Скользящая полуулыбка, скользящее движение плеча, с которого спадают песцы, обнажая белую кожу с родинкой у ключицы. Как она относится к замене режиссера, ведь господин Лозинский ее муж? Ленивая затяжка. Господин Лозинский пока муж. Ничто не вечно под луной. Значит ли это, что господин Лозинский в скором времени может перестать быть ее мужем? В воздух выпущено колечко сизого дыма. Ровным счетом ничего не значит. Просто она всегда на стороне фильма. То, что лучше для работы, лучше и для нее. А впредь она намерена сниматься у господина Лозинского? Медленное движение удивленно приподнятых бровей. Конечно! Просто господину Лозинскому, вероятно, следует браться за более простые проекты. Например, за салонную мелодраму, снятую в одном интерьере. А как она себя чувствует? Болезнь отступила? Ида приподнимается. Вы называете болезнью желание провести несколько месяцев на курорте? Забавно! Спасибо, господа! Я беседовала бы с вами и дальше, но мне надо готовиться к предстоящей экспедиции. Совсем нет времени. Она поворачивается, чтобы уйти, и — напоследок — удар в спину. Правда, что господин Лозинский изменил вам с дублершей? Застывшая спина. Очень медленный поворот головы. Презрительный взгляд из-под полуопущенных век. Изменил? Мне? Иде Верде нельзя изменить!

Она уходит.

Немая сцена всеобщего восхищения.


Лозинский захлопнул пустой шкаф, и хлопок отозвался у него в ушах пистолетным выстрелом. Сейчас он уйдет из этого дома, чтобы не вернуться никогда.

Взгляд его блуждал по стенам, словно Лекс старался заучить наизусть детали знакомого интерьера.

Вдруг что-то необычное привлекло его внимание. На стене висела картина, которую он раньше не видел. Он подошел. Стул апельсинового цвета, продавленное сиденье, превращенное художником в хохочущий рот, из которого торчат редкие зубы.
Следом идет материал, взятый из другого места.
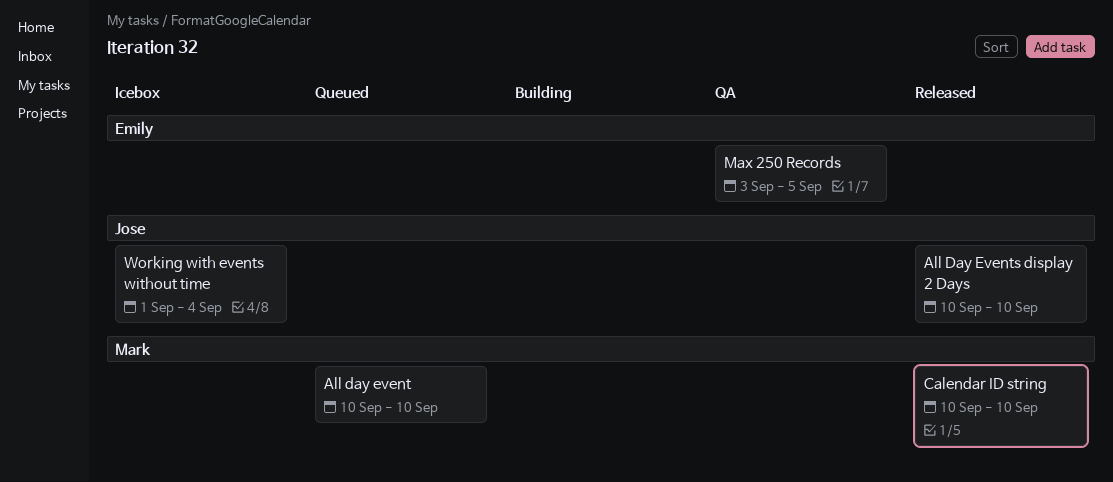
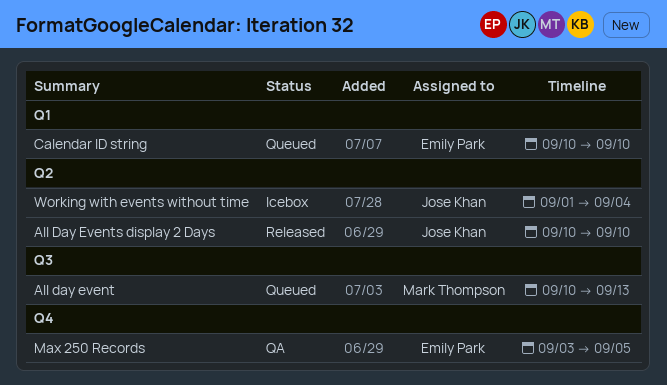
All day event, due: Sep 10 -> Sep 13
Calendar ID string, status: Released -> Queued
Calendar ID string, owner: Mark Thompson -> Emily Park

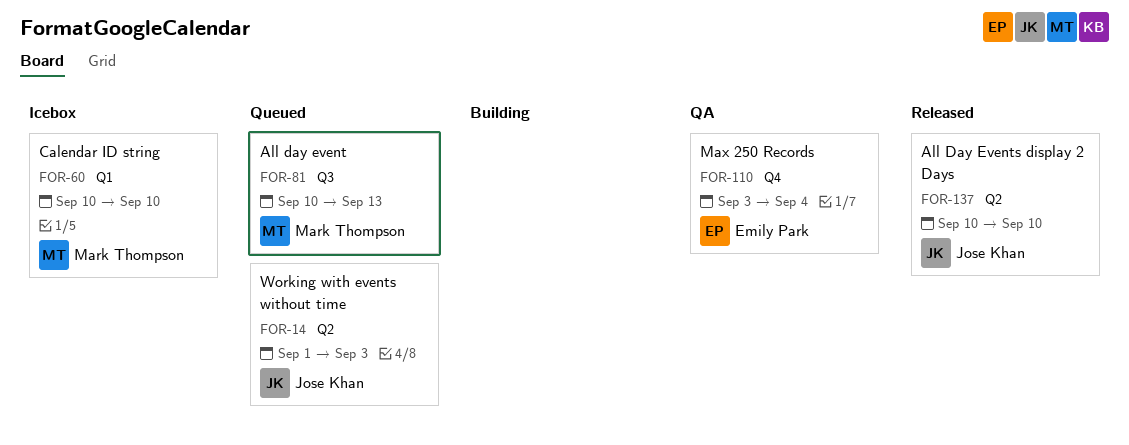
Calendar ID string, status: Queued -> Icebox
Calendar ID string, owner: Emily Park -> Mark Thompson
Max 250 Records, due: Sep 5 -> Sep 4
Working with events without time, status: Icebox -> Queued
Working with events without time, due: Sep 4 -> Sep 3

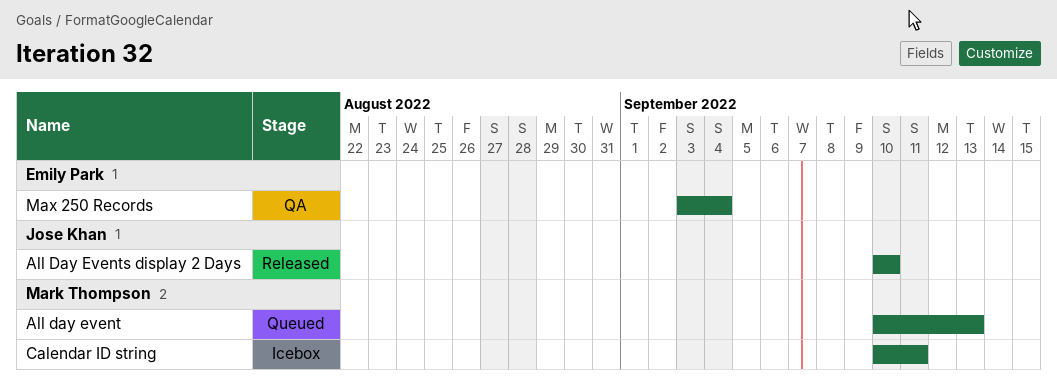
Calendar ID string, due: Sep 10 -> Sep 11
Working with events without time: present -> none

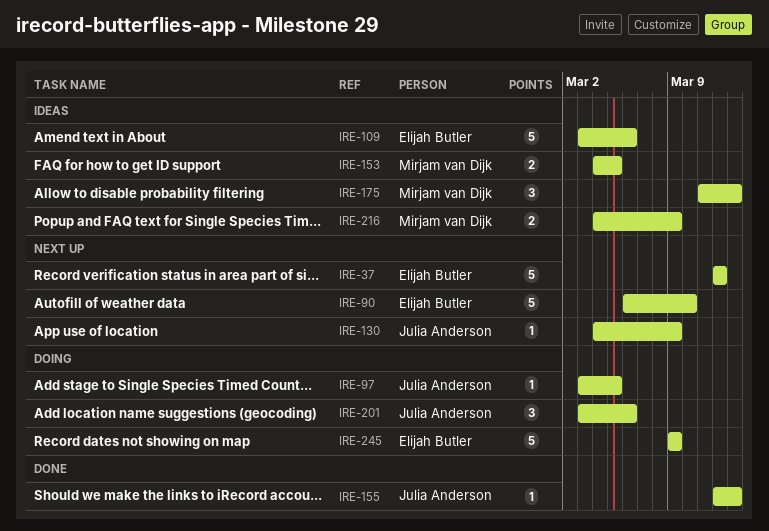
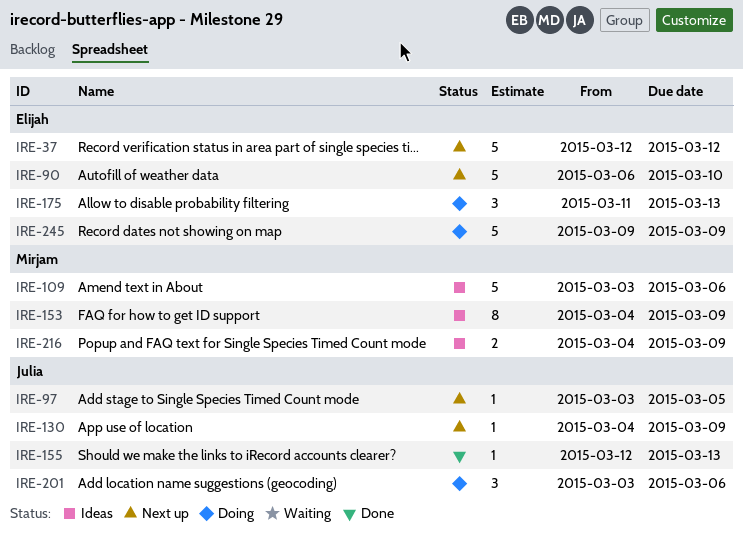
IRE-97, status: Doing -> Next up
IRE-109, owner: Elijah Butler -> Mirjam van Dijk
IRE-153, estimate: 2 -> 8
IRE-153, due: Mar 5 -> Mar 9
IRE-175, status: Ideas -> Doing
IRE-175, owner: Mirjam van Dijk -> Elijah Butler

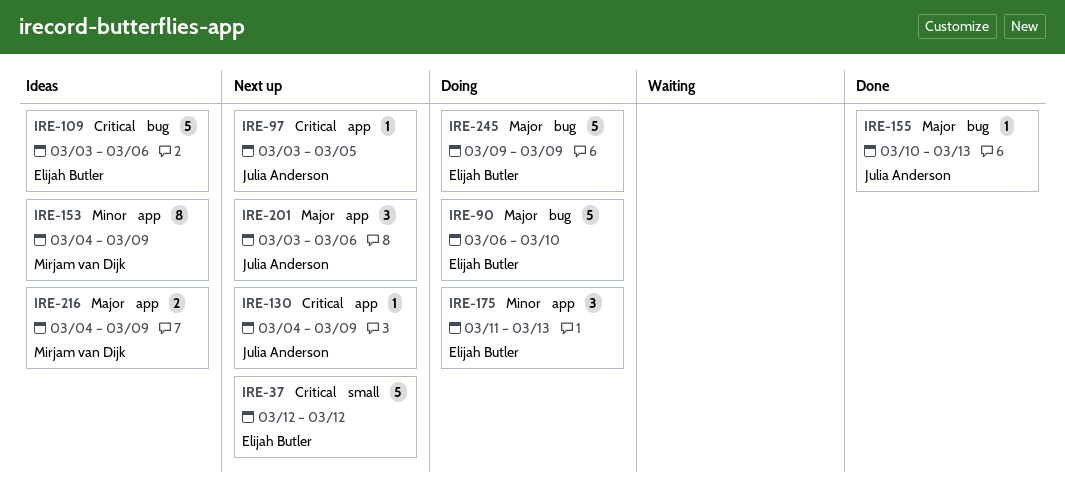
IRE-90, status: Next up -> Doing
IRE-109, owner: Mirjam van Dijk -> Elijah Butler
IRE-155, start: Mar 12 -> Mar 10
IRE-201, status: Doing -> Next up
Лекс снял картину, приблизил к глазам. Так и есть. В правом нижнем углу — подпись. «Д. Пальмин». Ида говорила, что купила картину Пальмина в антикварной лавочке в Провансе, но увидеть ее он не успел.

Ах, Митя, Митя! Дмитрий Дмитрич! Как вовремя тебе удалось умереть! Теперь твои картины за большие деньги перекупают антиквары, а «Безумный циферблат» — кавалькада нелепостей! — объявлен чуть ли не классикой. Случилось бы такое, будь автор жив?

Лозинский все смотрел на картину, и ему хотелось очутиться там, внутри, на продавленном апельсиновом стуле, и чтобы хохочущий рот засосал его и сожрал без остатка. Ам — и нету!

Он почувствовал, как взмок лоб, и полез в карман за платком. Вместе с платком из кармана выпала голубоватая бумажка с рядами банковских цифр. Счет. Счет за бриллиантовое ожерелье, которое Ида купила накануне отъезда. Счет же был прислан ему. Он не знал, что это значит. Если она велела послать счет специально, то… то не может ли это быть намеком на будущее примирение? А если по привычке? В таком случае оплаченный счет — неплохой для него козырь, чтобы прийти к ней с повинной.

Счет он оплатил сегодня утром, несмотря на то что неустойка, выплаченная Ожогину, съела почти все его деньги. Он даже подумывал, не продать ли ему авто.

Лозинский обвел напоследок глазами комнату и пошел к выходу, сунув картину под мышку и гася повсюду свет.

Да, решено — он возьмет картину с собой. Должно же у него хоть что-то остаться от прежней жизни?

И вот уже красное авто, всхлипывая и ревя мотором, снова взрезало ялтинские улицы. Мысль о гостиничном номере была невыносима.

В ресторацию? В синема? В театр?


Он вывернул руль и помчался прочь от центра к окраине города.

Припарковавшись возле сомнительного рода заведения, он дошел пешком до маленькой булочной, взбежал в мансарду по черной лестнице и распахнул дверь.

Зизи стояла перед зеркалом в одном из Идиных платьев спиной к нему.

Оглянувшись на звук открывшейся двери и увидав Лозинского, она улыбнулась простецкой глуповатой улыбкой, так не шедшей к точеным чертам Идиного лица, чем сразу раздражила Лекса.